> _About this task_: Gather every line of the entries that includes the word "individual".

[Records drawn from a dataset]
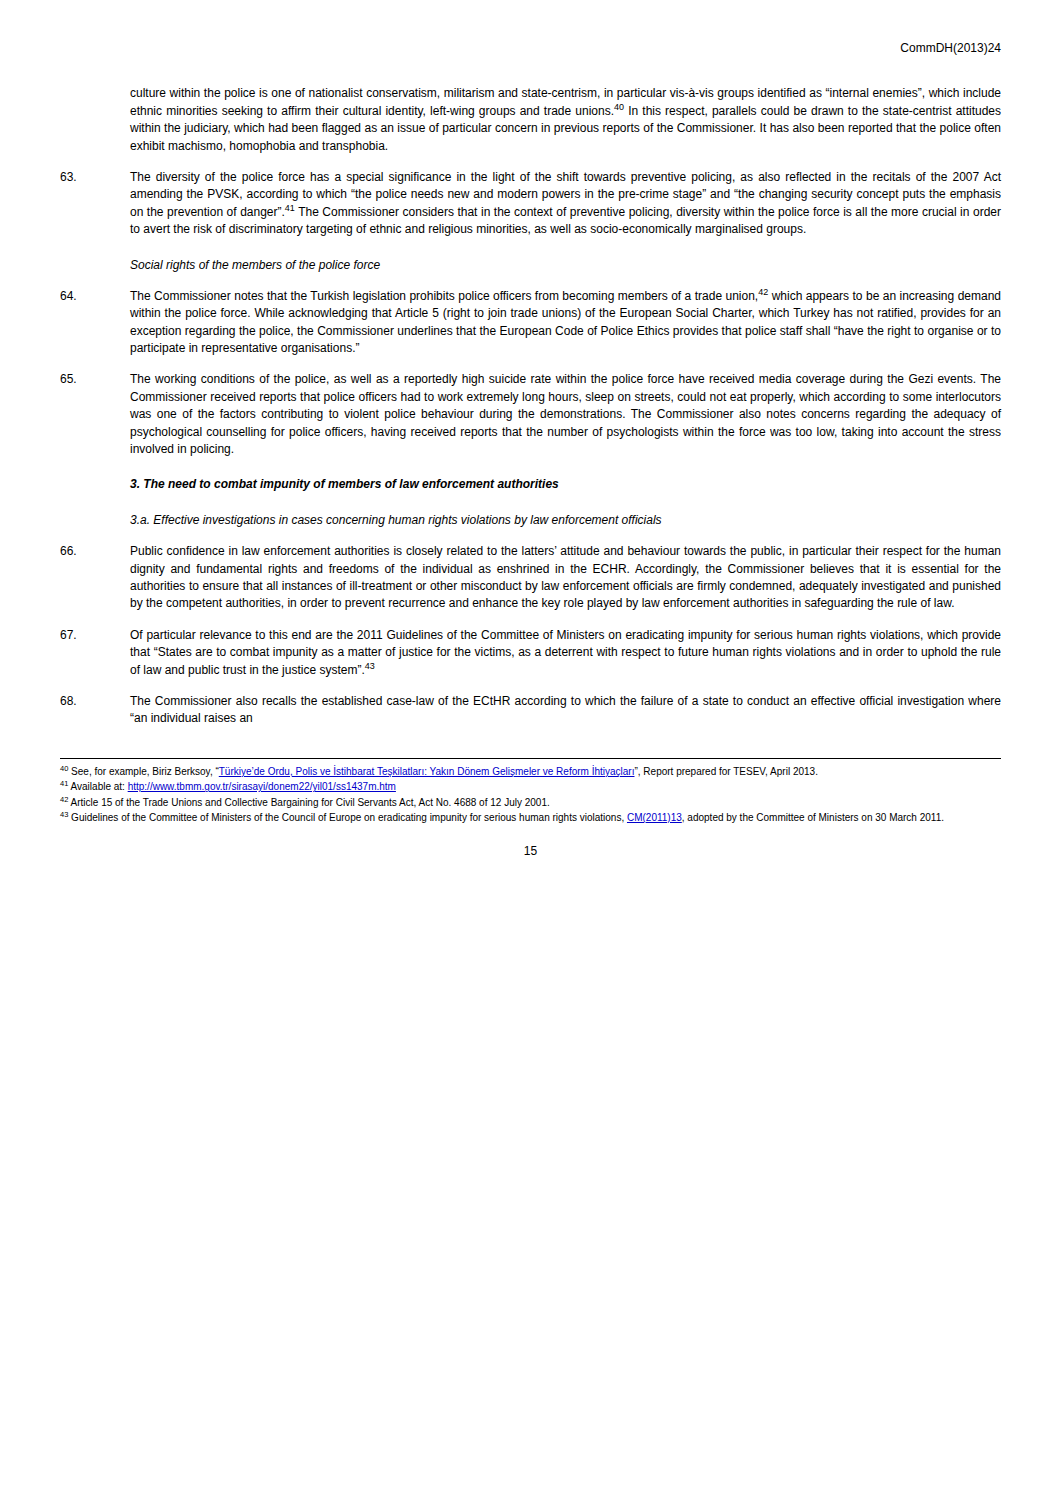CommDH(2013)24
culture within the police is one of nationalist conservatism, militarism and state-centrism, in particular vis-à-vis groups identified as “internal enemies”, which include ethnic minorities seeking to affirm their cultural identity, left-wing groups and trade unions.40 In this respect, parallels could be drawn to the state-centrist attitudes within the judiciary, which had been flagged as an issue of particular concern in previous reports of the Commissioner. It has also been reported that the police often exhibit machismo, homophobia and transphobia.
63.
The diversity of the police force has a special significance in the light of the shift towards preventive policing, as also reflected in the recitals of the 2007 Act amending the PVSK, according to which “the police needs new and modern powers in the pre-crime stage” and “the changing security concept puts the emphasis on the prevention of danger”.41 The Commissioner considers that in the context of preventive policing, diversity within the police force is all the more crucial in order to avert the risk of discriminatory targeting of ethnic and religious minorities, as well as socio-economically marginalised groups.
Social rights of the members of the police force
64.
The Commissioner notes that the Turkish legislation prohibits police officers from becoming members of a trade union,42 which appears to be an increasing demand within the police force. While acknowledging that Article 5 (right to join trade unions) of the European Social Charter, which Turkey has not ratified, provides for an exception regarding the police, the Commissioner underlines that the European Code of Police Ethics provides that police staff shall “have the right to organise or to participate in representative organisations.”
65.
The working conditions of the police, as well as a reportedly high suicide rate within the police force have received media coverage during the Gezi events. The Commissioner received reports that police officers had to work extremely long hours, sleep on streets, could not eat properly, which according to some interlocutors was one of the factors contributing to violent police behaviour during the demonstrations. The Commissioner also notes concerns regarding the adequacy of psychological counselling for police officers, having received reports that the number of psychologists within the force was too low, taking into account the stress involved in policing.
3. The need to combat impunity of members of law enforcement authorities
3.a. Effective investigations in cases concerning human rights violations by law enforcement officials
66.
Public confidence in law enforcement authorities is closely related to the latters’ attitude and behaviour towards the public, in particular their respect for the human dignity and fundamental rights and freedoms of the individual as enshrined in the ECHR. Accordingly, the Commissioner believes that it is essential for the authorities to ensure that all instances of ill-treatment or other misconduct by law enforcement officials are firmly condemned, adequately investigated and punished by the competent authorities, in order to prevent recurrence and enhance the key role played by law enforcement authorities in safeguarding the rule of law.
67.
Of particular relevance to this end are the 2011 Guidelines of the Committee of Ministers on eradicating impunity for serious human rights violations, which provide that “States are to combat impunity as a matter of justice for the victims, as a deterrent with respect to future human rights violations and in order to uphold the rule of law and public trust in the justice system”.43
68.
The Commissioner also recalls the established case-law of the ECtHR according to which the failure of a state to conduct an effective official investigation where “an individual raises an
40 See, for example, Biriz Berksoy, “Türkiye’de Ordu, Polis ve İstihbarat Teşkilatları: Yakın Dönem Gelişmeler ve Reform İhtiyaçları”, Report prepared for TESEV, April 2013.
41 Available at: http://www.tbmm.gov.tr/sirasayi/donem22/yil01/ss1437m.htm
42 Article 15 of the Trade Unions and Collective Bargaining for Civil Servants Act, Act No. 4688 of 12 July 2001.
43 Guidelines of the Committee of Ministers of the Council of Europe on eradicating impunity for serious human rights violations, CM(2011)13, adopted by the Committee of Ministers on 30 March 2011.
15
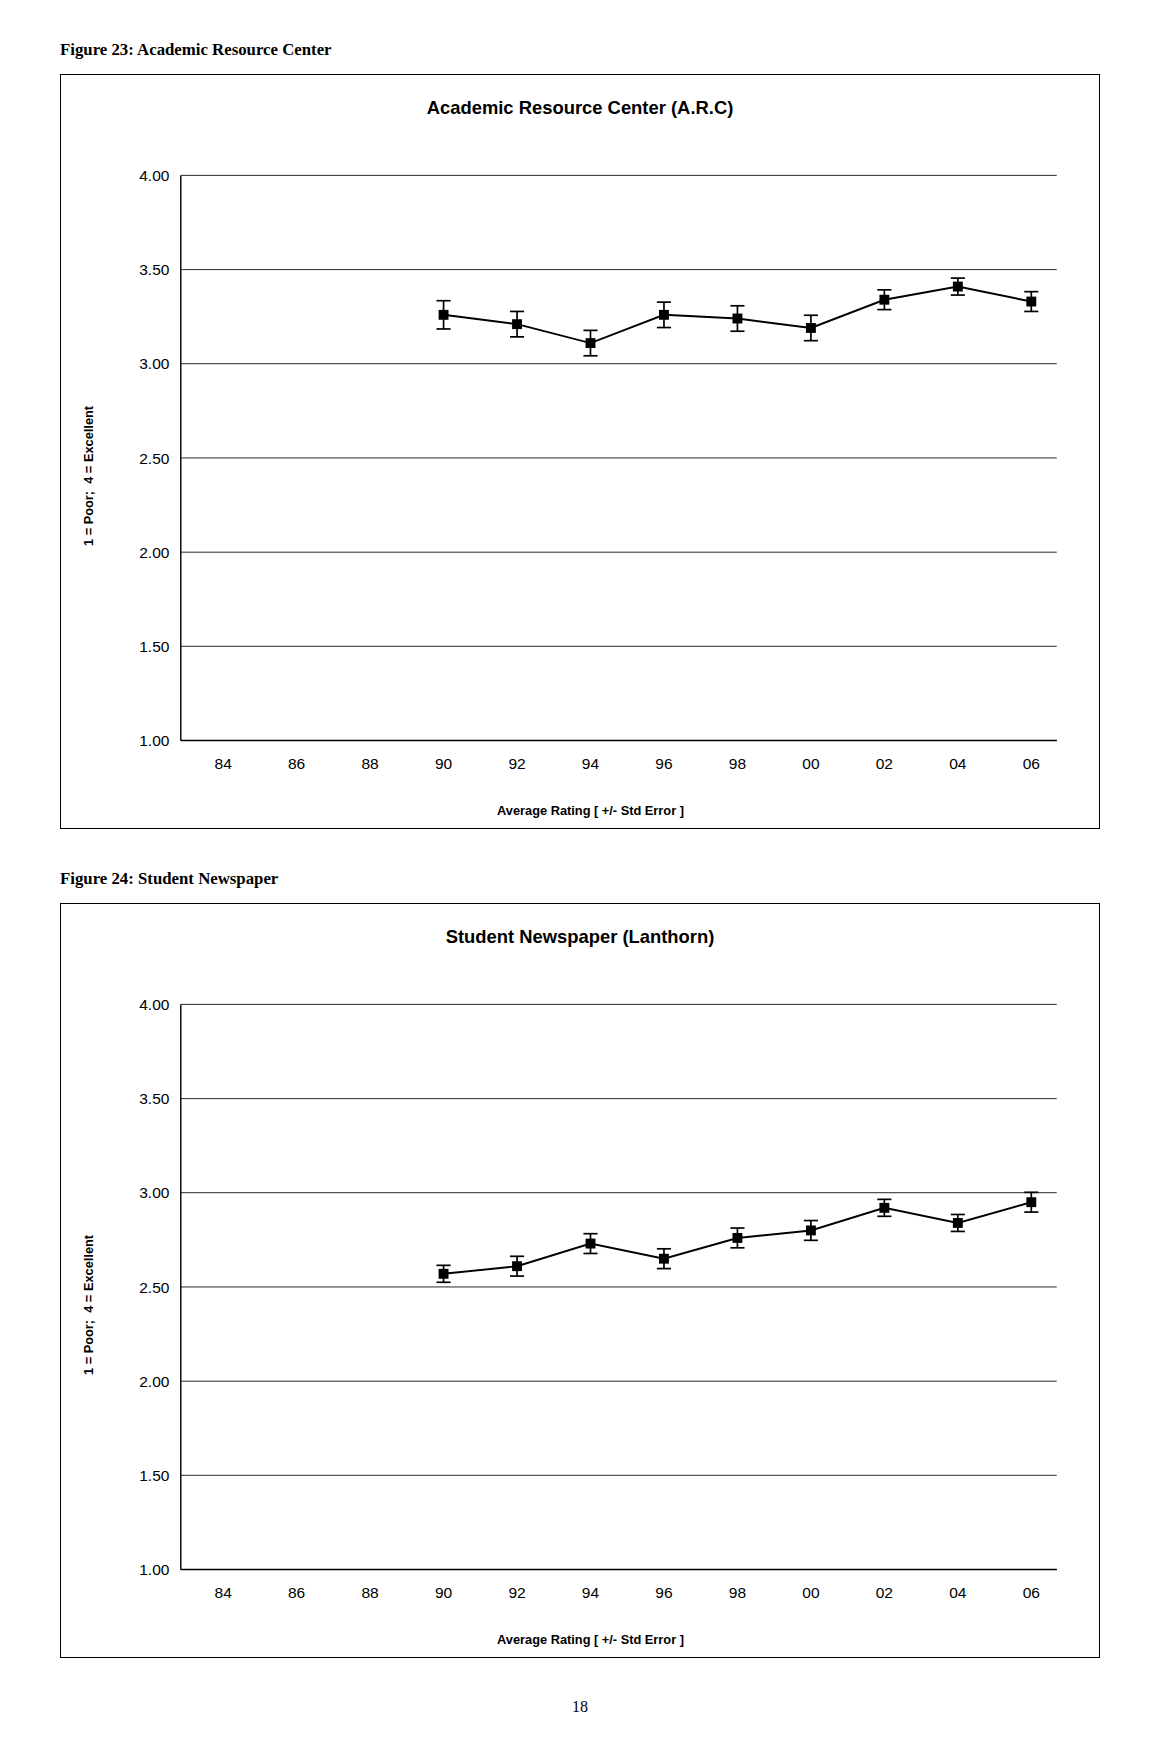Figure 23: Academic Resource Center
Academic Resource Center (A.R.C)
1 = Poor; 4 = Excellent
4.00 3.50 3.00 2.50 2.00 1.50 1.00 84 86 88 90 92 94 96 98 00 02 04 06
Average Rating [ +/- Std Error ]
Figure 24: Student Newspaper
Student Newspaper (Lanthorn)
1 = Poor; 4 = Excellent
4.00 3.50 3.00 2.50 2.00 1.50 1.00 84 86 88 90 92 94 96 98 00 02 04 06
Average Rating [ +/- Std Error ]
18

> _Solution for this task_:
Public confidence in law enforcement authorities is closely related to the latters’ attitude and behaviour towards the public, in particular their respect for the human dignity and fundamental rights and freedoms of the individual as enshrined in the ECHR. Accordingly, the Commissioner believes that it is essential for the authorities to ensure that all instances of ill-treatment or other misconduct by law enforcement officials are firmly condemned, adequately investigated and punished by the competent authorities, in order to prevent recurrence and enhance the key role played by law enforcement authorities in safeguarding the rule of law.
The Commissioner also recalls the established case-law of the ECtHR according to which the failure of a state to conduct an effective official investigation where “an individual raises an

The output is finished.